Below are some entries. Repeat exactly the lines from the one with "67 133 4.05" through the one with "196 110 5.55", and only those.

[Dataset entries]
***

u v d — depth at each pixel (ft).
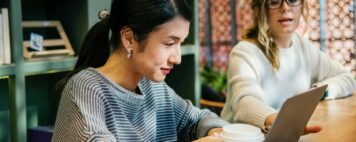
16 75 6.64
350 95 7.77
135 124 4.66
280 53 7.42
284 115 3.95
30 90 8.19
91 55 4.73
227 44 17.83
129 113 4.53
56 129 4.25
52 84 8.46
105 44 4.71
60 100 4.32
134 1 4.17
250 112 5.59
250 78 6.58
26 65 6.77
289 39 7.50
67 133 4.05
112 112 4.32
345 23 12.68
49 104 8.54
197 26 9.37
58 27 7.76
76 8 7.81
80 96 4.12
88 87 4.17
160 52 4.18
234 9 17.37
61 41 7.64
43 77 8.39
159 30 4.11
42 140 7.66
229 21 17.61
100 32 4.69
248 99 5.89
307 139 4.77
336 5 12.71
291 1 7.06
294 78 7.57
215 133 4.81
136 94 4.55
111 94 4.32
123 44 4.30
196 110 5.55
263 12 7.12
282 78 7.37
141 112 4.76
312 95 4.29
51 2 8.16
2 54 6.58
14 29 6.61
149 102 4.91
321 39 12.78
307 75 7.85
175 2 4.17
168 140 5.19
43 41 7.43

***

Worked solution:
67 133 4.05
112 112 4.32
345 23 12.68
49 104 8.54
197 26 9.37
58 27 7.76
76 8 7.81
80 96 4.12
88 87 4.17
160 52 4.18
234 9 17.37
61 41 7.64
43 77 8.39
159 30 4.11
42 140 7.66
229 21 17.61
100 32 4.69
248 99 5.89
307 139 4.77
336 5 12.71
291 1 7.06
294 78 7.57
215 133 4.81
136 94 4.55
111 94 4.32
123 44 4.30
196 110 5.55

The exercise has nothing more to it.